◆ Texto proporcionado ◆
* * * *

Cuando un tío está al borde de la muerte sirve de bien poco que el médico le diga con voz tierna: «Venga, porfa, ponte bien». Tendrá que tirar de desfibrilador o de lo que haga falta. Con las lenguas ocurre lo mismo. Las campañas de promoción del asturiano se me antojan como el susurro del médico.

Por eso es lógico que los defensores del asturiano pidan la oficialidad. Por mucho que digan que defienden el derecho a utilizar el idioma, el fondo del asunto es que la gente tendrá que aprenderlo por narices y ésta es, admitámoslo, la única forma de que sobreviva.

Otra cosa es qué asturiano va a sobrevivir. No hace mucho compré «El Principín», la traducción al asturiano de la obra de Saint Exupéry. Cuando me puse a leerla, tuve una sensación muy extraña: había giros en los que estaban mi padre y mi madre y algo profundamente familiar; otros (tristemente, más numerosos) provocaban todo lo contrario, me hacían sentirme ante una lengua próxima y al mismo tiempo extraña, como el italiano o el latín.

Ése es el problema. Como en el habla se ha perdido muchísimo de lo que nos encontramos en los textos, hay algo que chirría. Por eso es tan importante imponer (sí, imponer, nada de sugerir, que no funciona) la lectura desde la infancia. Si no, será siempre una minoría la que se acerque al asturiano. Sólo hay que ver los centenares de libros, siempre subvencionados, que acumulan polvo en las bibliotecas públicas.

Hace años vi en Oviedo la reposición de la trilogía de «La guerra de las galaxias». En una escena, Yoda le preguntaba a Luck Skywalker «¿Díjotelo él?», y todo el cine se partió. Porque, para nuestra desgracia, el asturiano todavía nos suena un poco a cachondeo.

Por suerte, gracias a sus defensores, cada vez hay menos gente que considera que hablar asturiano es de paletos (aunque quedan restos todavía). Ya no se da esa profunda ignorancia disfrazada de altivez que demostraron dos niñas pijas cuando le dijeron a un amigo mío que venían a la Pola «a1 la fiesta de Las Comadras».

* * * *

◆ Datos extraídos ◆

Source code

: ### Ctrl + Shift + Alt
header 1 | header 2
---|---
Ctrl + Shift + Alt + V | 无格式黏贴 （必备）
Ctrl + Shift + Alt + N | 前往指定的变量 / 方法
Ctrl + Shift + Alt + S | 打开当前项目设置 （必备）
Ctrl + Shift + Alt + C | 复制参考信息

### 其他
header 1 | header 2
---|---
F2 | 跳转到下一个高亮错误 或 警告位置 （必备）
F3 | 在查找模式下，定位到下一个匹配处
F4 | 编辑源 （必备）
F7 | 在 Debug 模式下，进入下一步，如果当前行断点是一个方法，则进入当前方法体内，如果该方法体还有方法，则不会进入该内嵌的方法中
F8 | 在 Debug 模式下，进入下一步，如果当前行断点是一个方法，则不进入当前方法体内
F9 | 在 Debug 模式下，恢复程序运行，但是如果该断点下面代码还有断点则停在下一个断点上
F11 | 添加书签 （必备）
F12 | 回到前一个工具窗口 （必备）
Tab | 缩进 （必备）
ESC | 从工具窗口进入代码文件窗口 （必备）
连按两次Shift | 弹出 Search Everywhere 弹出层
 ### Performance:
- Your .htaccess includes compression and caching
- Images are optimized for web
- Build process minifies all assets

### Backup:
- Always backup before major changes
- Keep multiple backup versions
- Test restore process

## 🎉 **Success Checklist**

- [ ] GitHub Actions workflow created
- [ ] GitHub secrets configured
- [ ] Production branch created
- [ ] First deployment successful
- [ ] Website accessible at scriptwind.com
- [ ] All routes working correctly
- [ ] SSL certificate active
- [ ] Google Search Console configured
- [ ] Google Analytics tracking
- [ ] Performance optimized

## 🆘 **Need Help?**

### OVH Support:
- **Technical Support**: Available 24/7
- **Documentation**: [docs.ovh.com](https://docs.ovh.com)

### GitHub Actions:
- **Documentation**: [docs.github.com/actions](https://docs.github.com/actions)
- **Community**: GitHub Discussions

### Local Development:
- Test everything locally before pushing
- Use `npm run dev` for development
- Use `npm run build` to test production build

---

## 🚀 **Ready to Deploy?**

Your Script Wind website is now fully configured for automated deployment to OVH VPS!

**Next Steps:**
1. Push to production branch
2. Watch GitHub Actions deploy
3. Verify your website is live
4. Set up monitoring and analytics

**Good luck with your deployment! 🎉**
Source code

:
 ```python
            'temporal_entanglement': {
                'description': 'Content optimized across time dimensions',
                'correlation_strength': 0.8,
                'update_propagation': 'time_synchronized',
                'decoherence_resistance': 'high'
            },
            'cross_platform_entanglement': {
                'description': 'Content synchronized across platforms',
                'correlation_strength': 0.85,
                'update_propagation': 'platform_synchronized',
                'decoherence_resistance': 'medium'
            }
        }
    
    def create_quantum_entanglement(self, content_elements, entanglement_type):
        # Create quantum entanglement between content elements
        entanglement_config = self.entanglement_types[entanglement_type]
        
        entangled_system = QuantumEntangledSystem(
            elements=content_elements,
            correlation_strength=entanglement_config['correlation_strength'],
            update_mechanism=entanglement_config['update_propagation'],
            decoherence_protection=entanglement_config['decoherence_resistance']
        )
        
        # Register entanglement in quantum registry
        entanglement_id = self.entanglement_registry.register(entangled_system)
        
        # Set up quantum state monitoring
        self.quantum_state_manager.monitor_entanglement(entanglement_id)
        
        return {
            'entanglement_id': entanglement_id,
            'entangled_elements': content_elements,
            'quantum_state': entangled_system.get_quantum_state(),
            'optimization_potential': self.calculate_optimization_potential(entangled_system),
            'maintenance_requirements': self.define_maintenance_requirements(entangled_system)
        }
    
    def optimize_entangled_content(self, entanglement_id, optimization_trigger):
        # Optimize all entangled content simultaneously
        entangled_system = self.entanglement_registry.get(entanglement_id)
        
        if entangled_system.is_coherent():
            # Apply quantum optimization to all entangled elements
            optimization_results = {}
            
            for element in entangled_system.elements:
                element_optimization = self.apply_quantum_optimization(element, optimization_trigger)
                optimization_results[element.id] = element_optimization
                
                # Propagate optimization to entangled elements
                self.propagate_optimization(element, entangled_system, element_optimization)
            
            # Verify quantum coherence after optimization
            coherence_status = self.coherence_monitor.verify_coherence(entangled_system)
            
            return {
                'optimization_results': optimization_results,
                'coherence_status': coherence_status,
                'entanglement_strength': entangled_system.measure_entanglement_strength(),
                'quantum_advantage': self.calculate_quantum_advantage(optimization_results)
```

* * * *

Enumere todas las lenguas que se nombran en el texto sobre el asturiano.

◆ Resultado ◆
Asturiano, italiano y latín.